To our knowledge, this is the first study to compare the JOA hip scores recorded by surgeons with those recorded by physiotherapists. There were significant differences between the JOA hip scores recorded by physicians and physiotherapists for approximately all investigations preoperatively and postoperatively. Nevertheless, the maximum differences might not be a critical discrepancy in clinical settings (only < 5 points), but this study indicated that the JOA scores were overestimated after THA by clinicians. However, the reasons for the systemic tendencies were not fully elucidated; clinicians reported upward postoperative scores without consciousness (a sort of rater bias). In contrast, preoperative JOA-pain, ROM, and ADL scores were underestimated by clinicians. These inclinations might have been a bias at the time of selection of patients for THA; securing a stable number of cases for surgery is important for the clinicians. These data suggested the physical therapists can correctly report the pre- and postoperative functions from more objective viewpoints.

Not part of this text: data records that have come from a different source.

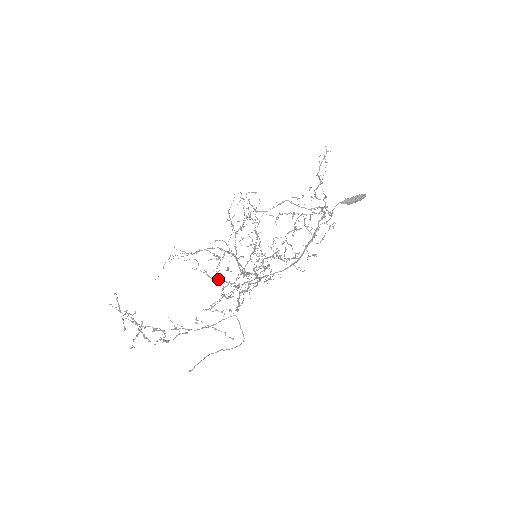
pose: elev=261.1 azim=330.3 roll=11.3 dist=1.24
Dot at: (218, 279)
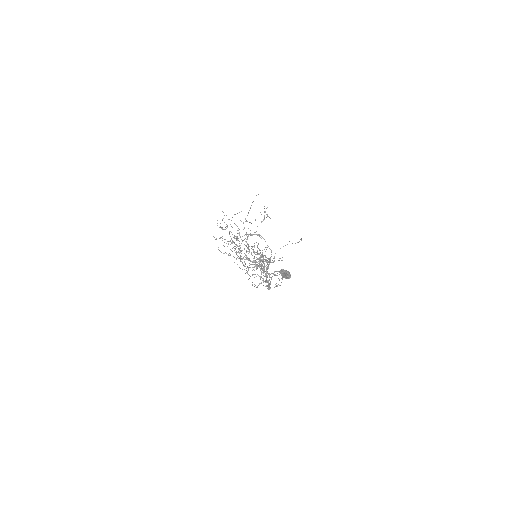
Dot at: (245, 266)
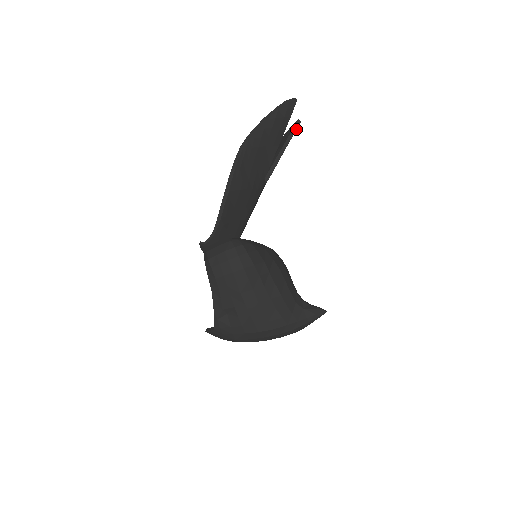
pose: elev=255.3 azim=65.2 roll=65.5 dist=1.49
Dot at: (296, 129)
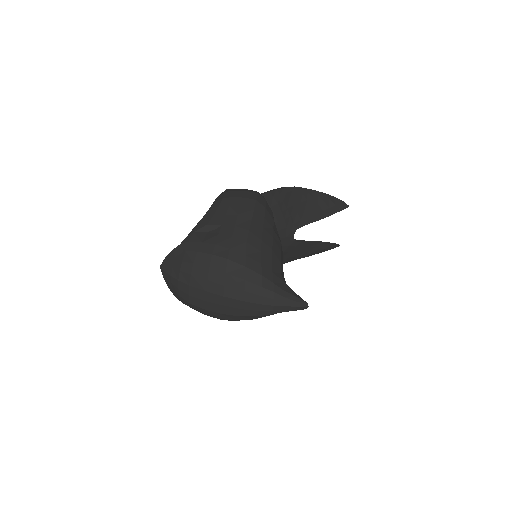
Dot at: (334, 244)
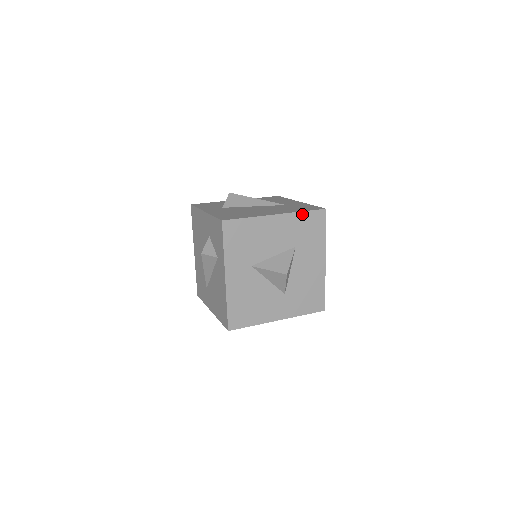
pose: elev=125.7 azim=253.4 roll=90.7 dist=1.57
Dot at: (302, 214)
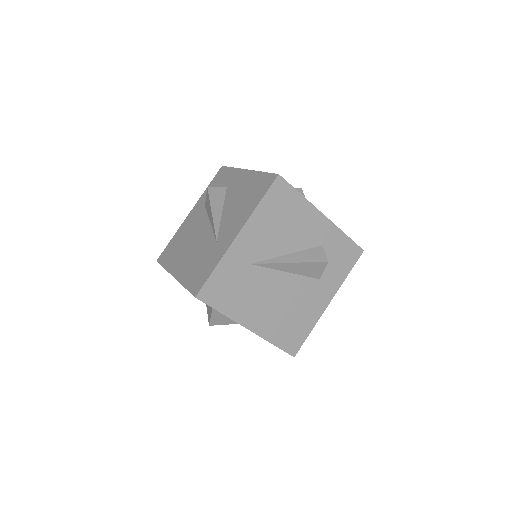
Dot at: occluded
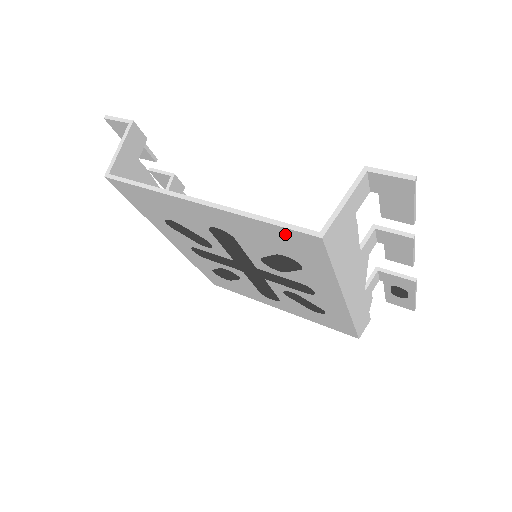
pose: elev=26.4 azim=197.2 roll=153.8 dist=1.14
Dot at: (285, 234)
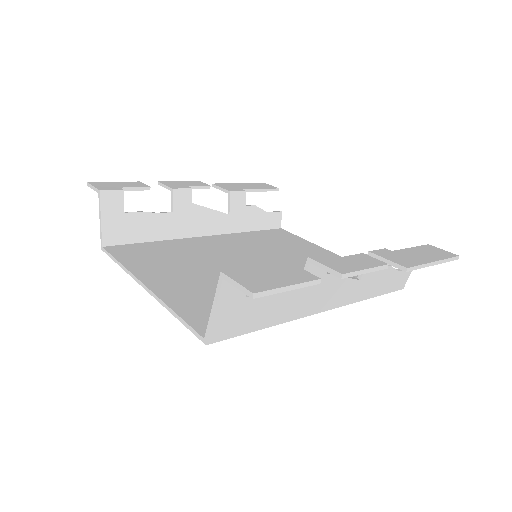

Moreover, the correlation coefficients between the JOA hip and JHEQ scores were higher for physiotherapists than for clinicians, especially for the preoperative JOA-pain/JHEQ-pain, preoperative JOA-ADL/JHEQ-movement, postoperative JOA-walk/JHEQ-movement, and postoperative JOA-ADL/JHEQ-movement. These findings were partially related to the fact that well-educated rehabilitation staff can more accurately evaluate the patients’ status than physicians with closer relationships to the patients and provide more open-minded circumstances to present their problems before and after operation. The assessment by physiotherapists might support clinicians with a more objective perception to exclude observational bias of patients’ status. As objective observers, ClinROs by physiotherapists should be considered in evaluating postoperative outcomes.

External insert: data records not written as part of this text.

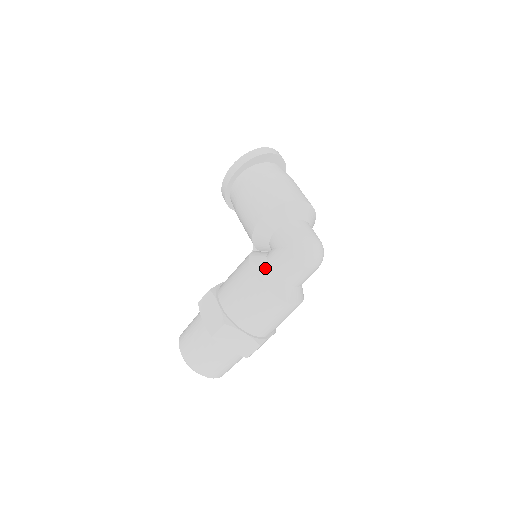
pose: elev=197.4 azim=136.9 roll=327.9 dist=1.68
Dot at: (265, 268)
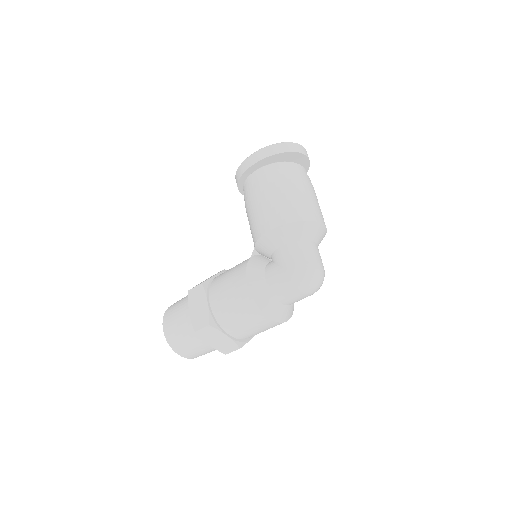
Dot at: (261, 283)
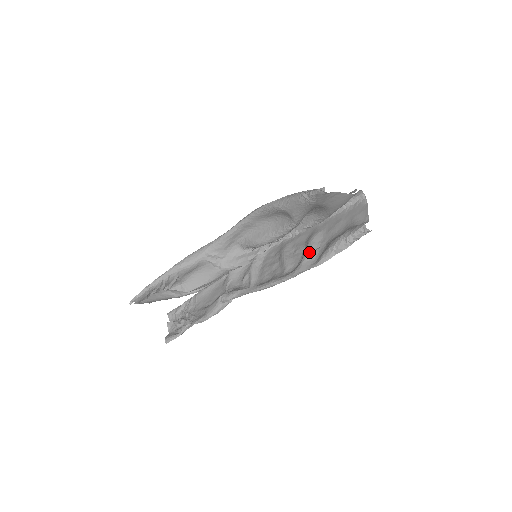
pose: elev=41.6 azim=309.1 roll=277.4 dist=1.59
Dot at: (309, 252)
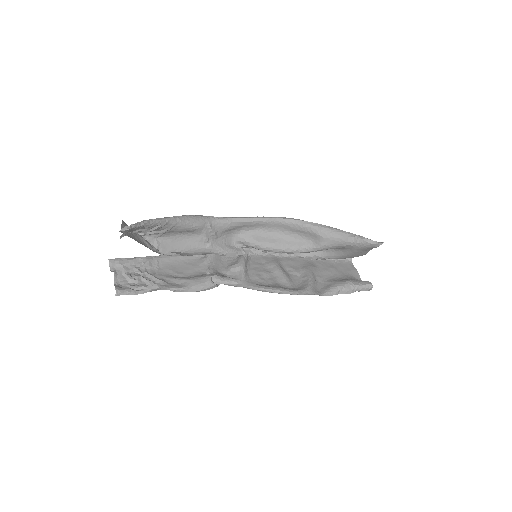
Dot at: (313, 280)
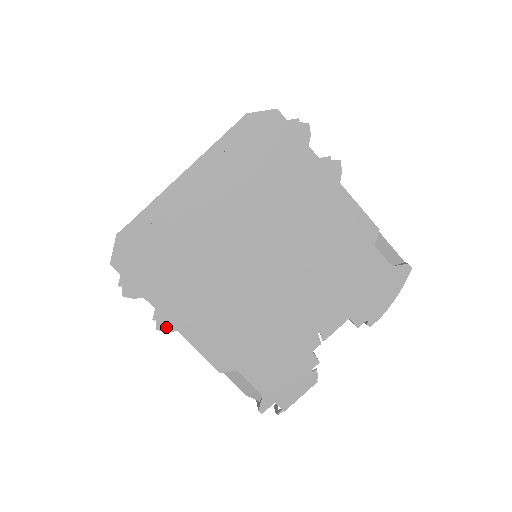
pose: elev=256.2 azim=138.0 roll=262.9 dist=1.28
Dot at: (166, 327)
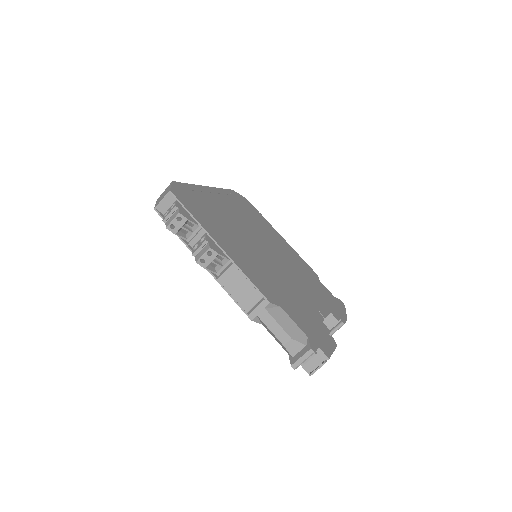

This study had several limitations. First, the number of patients in this study was small and the institutional difference should be noted. These differences included the conditions of the surgeries and the experience of the young physicians in residency and medical staff who evaluated JOA hip scores. Second, we excluded technically difficult cases (revision THA, acetabular reconstruction cases with acetabular support, and extensive infection cases), for which, postoperative functions are not generally guaranteed and dispersed. Third, the presence of bias should be noted; especially, patients who were willing to participate in the study and answer the questionnaires were mainly selected for this study. Moreover, relatively low response rates to this study might have influenced the results. This was attributed to the accessibility to our institution and introduction to clinics located near the participants’ dwelling places. However, the response rate was not intentional and could not have affected the results of this study.

Conclusion

The JHEQ score was correlated to the JOA hip score, as measured by clinicians and physiotherapists. However, this study implicated that rater bias might have influenced the results. To determine a patient’s status, it is recommended that the various selections of information collected among different observers should be inclusively understood and evaluated.